モクセイソウは北アフリカに固有の1年草です。属名Resedaはラテン語の「Resedo(癒す)」に由来し、この属の植物が傷や炎症を和らげるのに用いられたことに因みます。種形容語のodorataは「芳香がある」の意味です。和名もこの芳香から、キンモクセイなどのモクセイ(木犀)に因んだものです。
モクセイソウは直立または地を這ってから立ち上がります。草丈は30~40cmになるそうですが、当館のものは鉢植えなので20cmくらいです。葉は楕円形で全縁です。茎の先端に総状花序をつけます。花弁は白色で6枚ありますがあまり目立ちません。葯はオレンジ色です。雌しべははじめは目立ちませんがだんだんと膨らんできて、果実は風船のようになります。

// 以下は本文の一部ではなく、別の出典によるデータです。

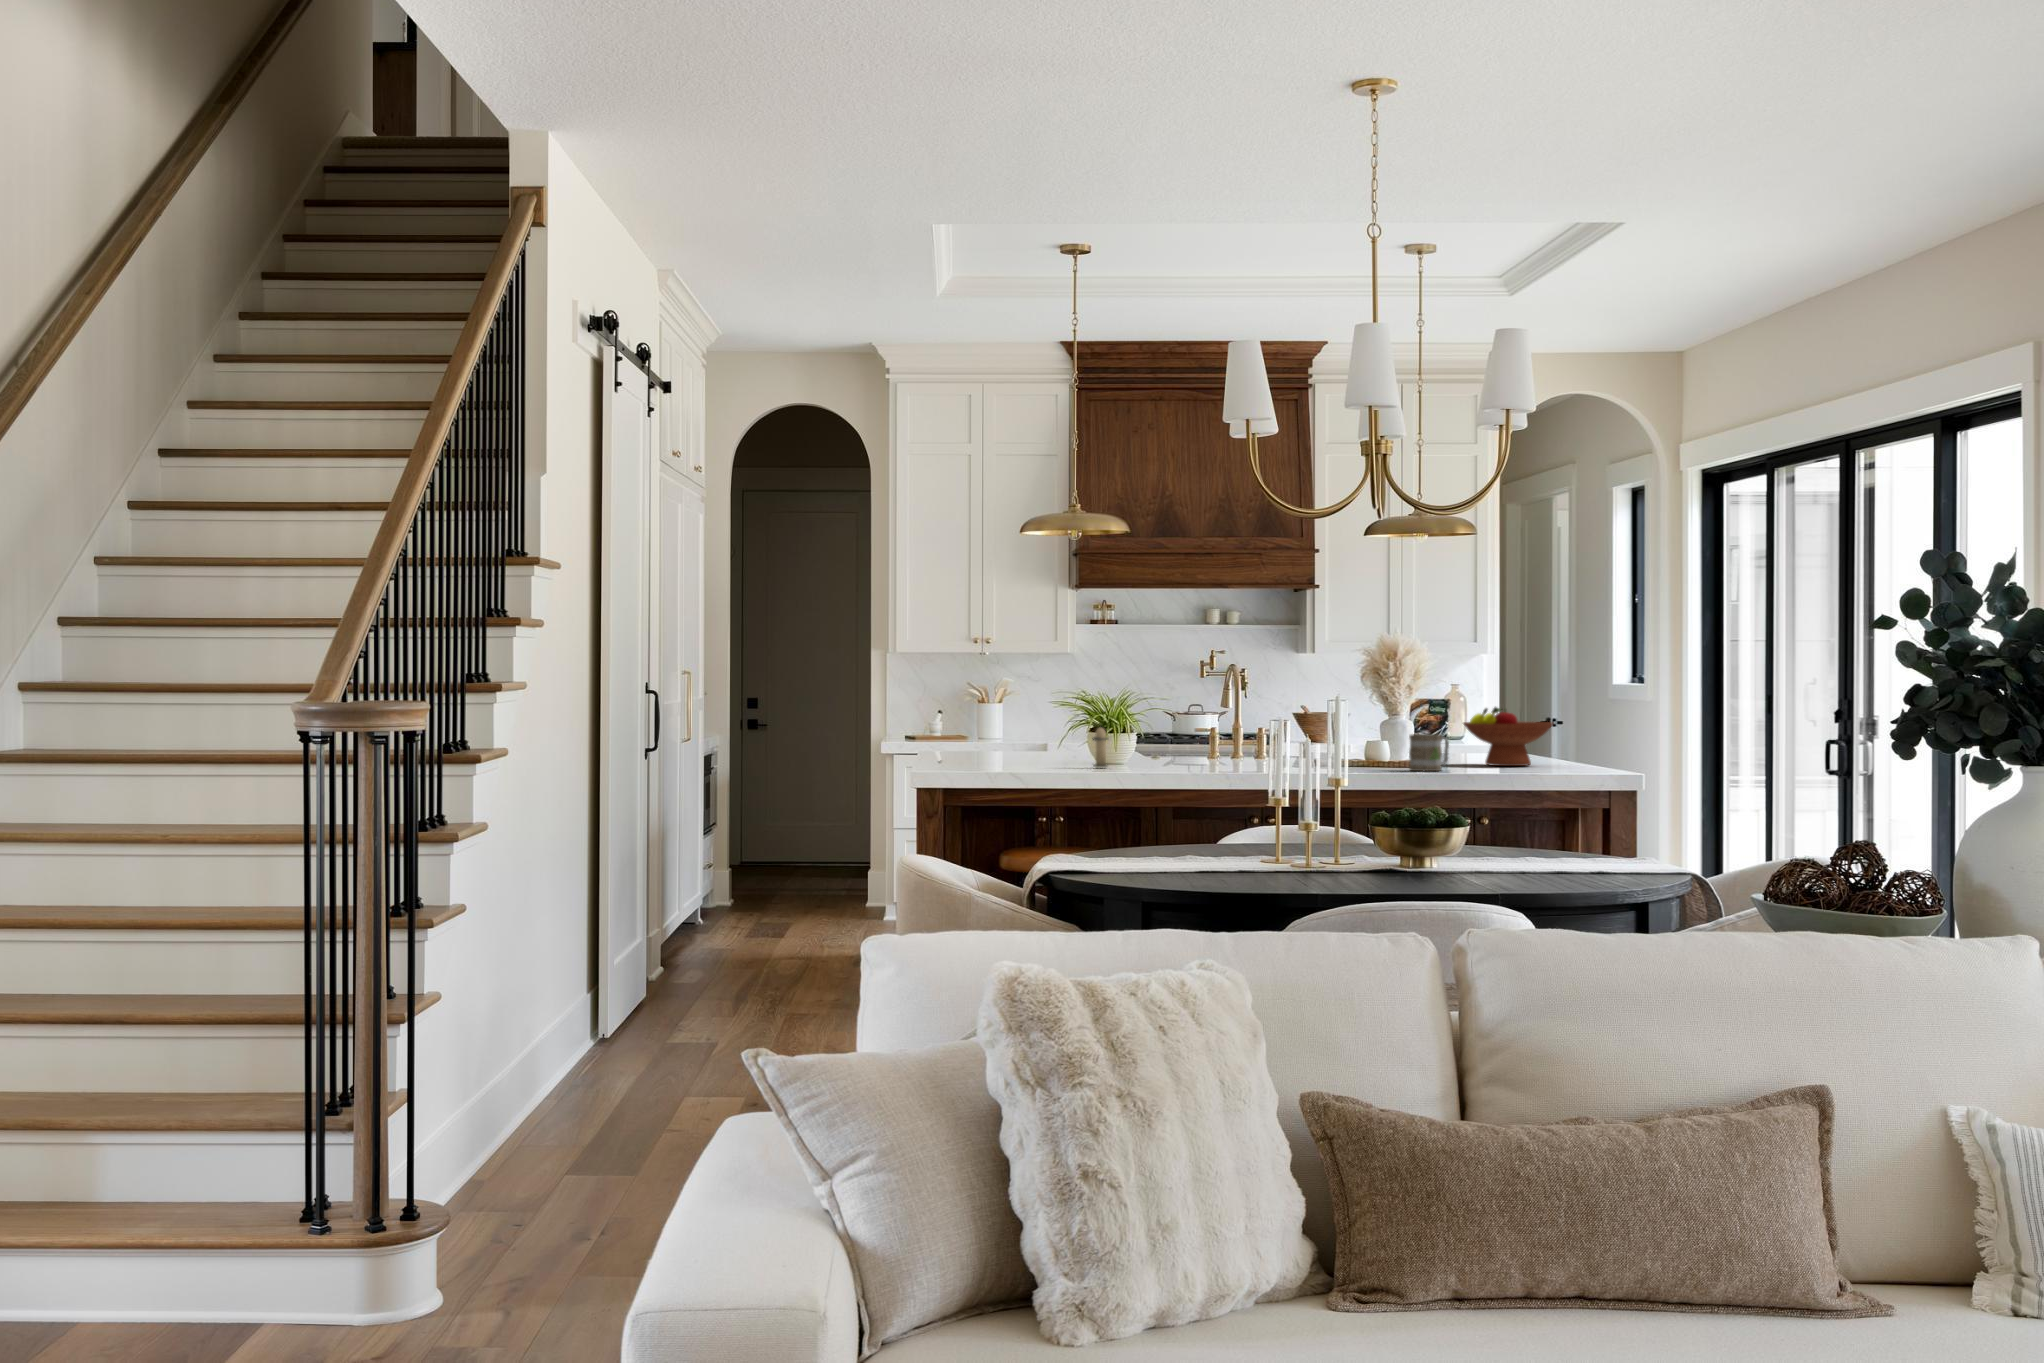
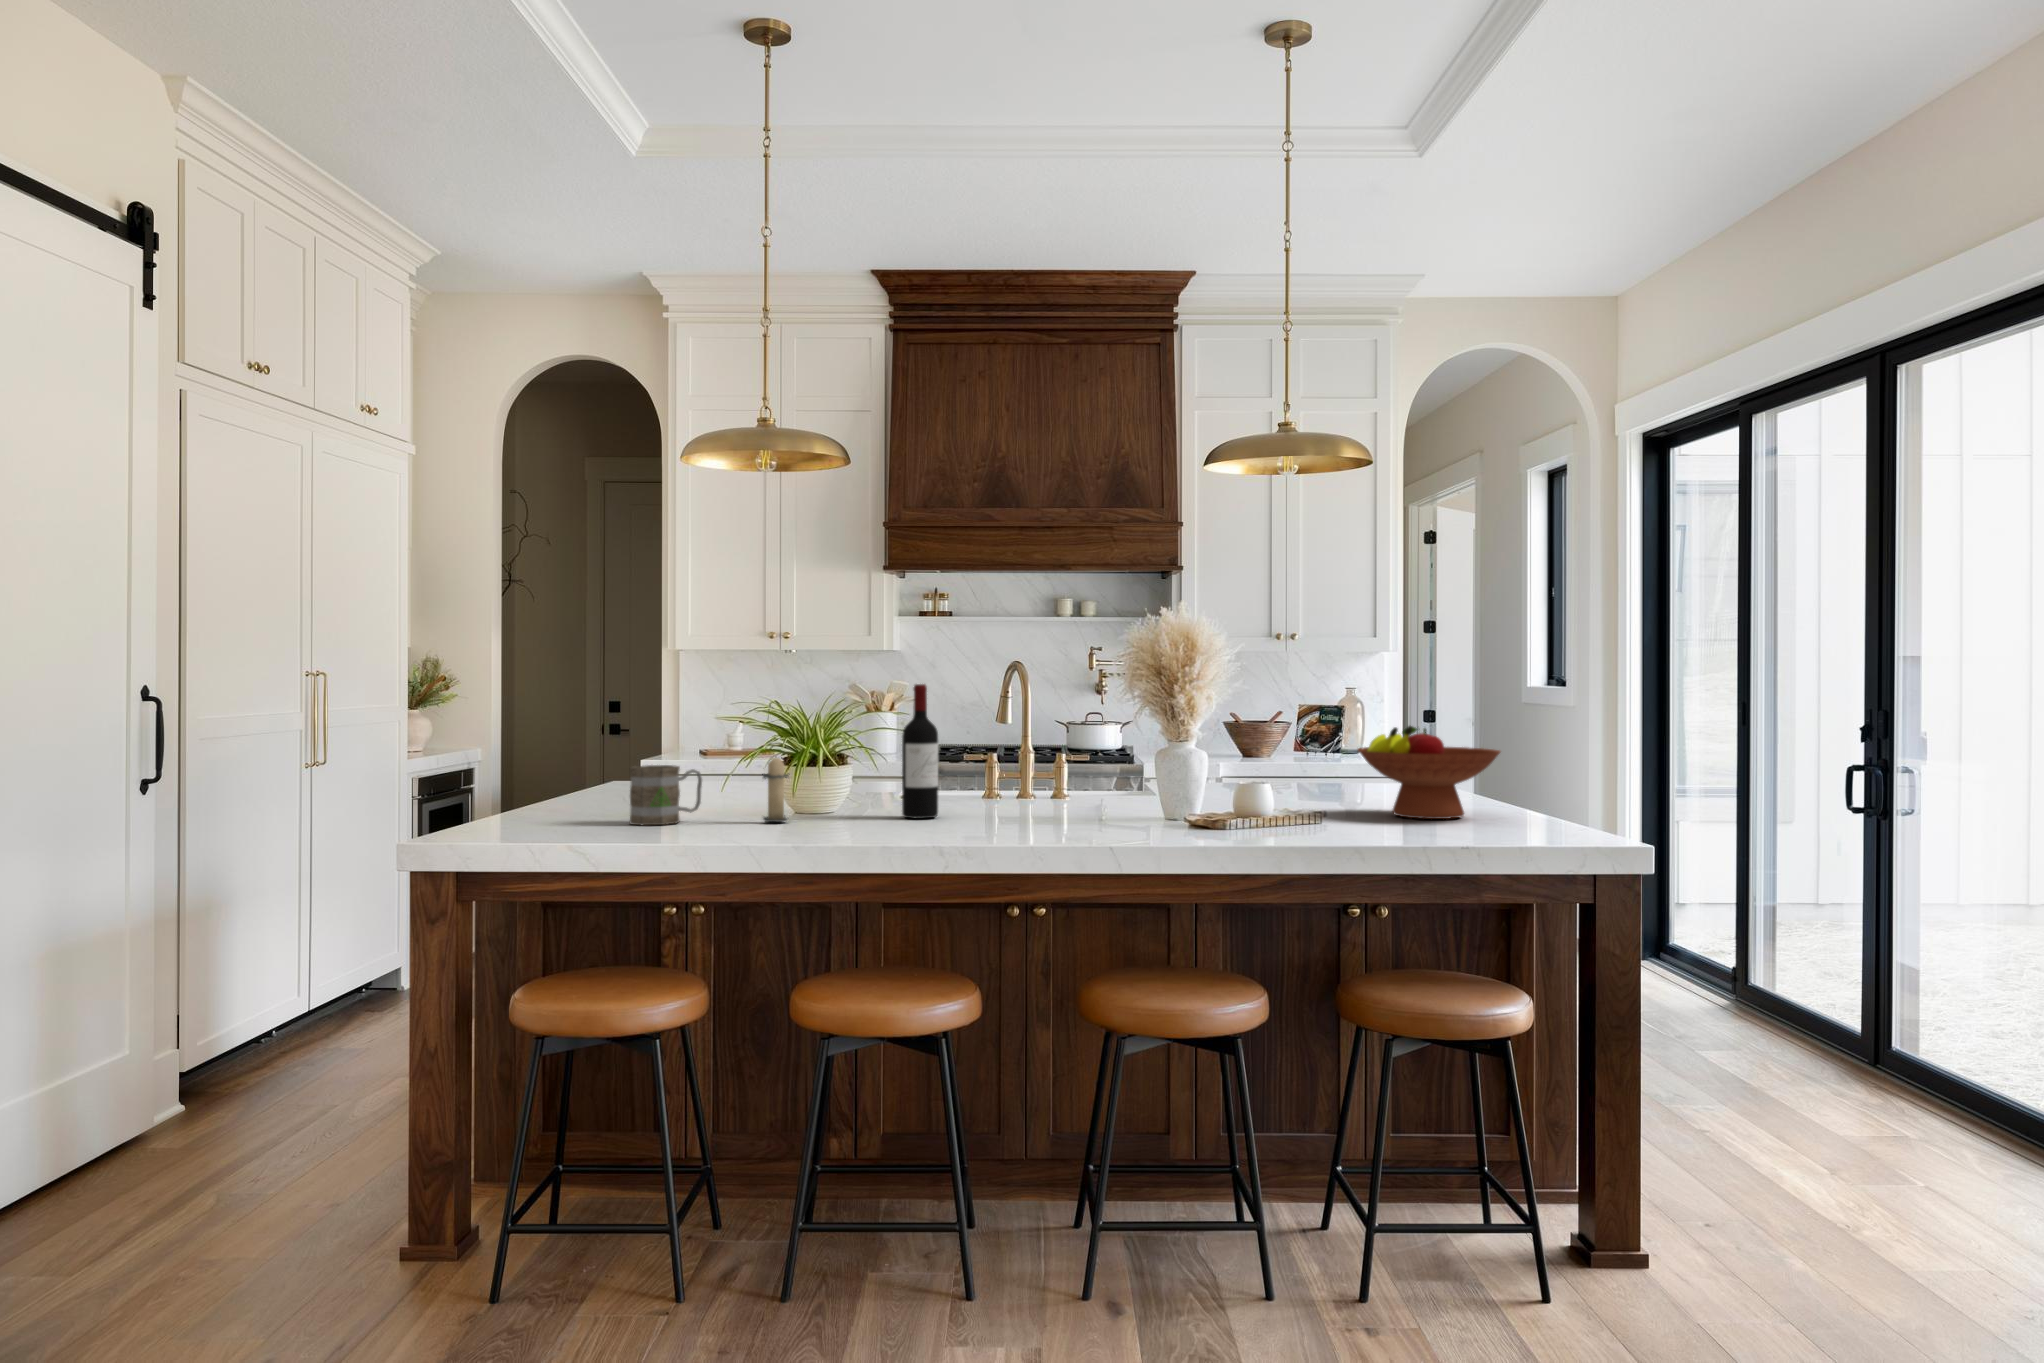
wine bottle: none [1173,682,1196,767] -> present [902,684,938,819]
mug: present [1409,734,1449,771] -> present [630,765,702,825]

種形容語の通り花には香りがあり、香水用の精油原料として、また鑑賞用に栽培されます。実際に匂いをかいでみますと、たしかに良い香りでした。しかし、キンモクセイなどの香りとは異なり、なんと説明して良いのかわからない「けったいな匂い」です。どうしてもお知りになりたい方は、あと半月くらいは咲いているように思えますので、ぜひ匂いをかぎに来てください。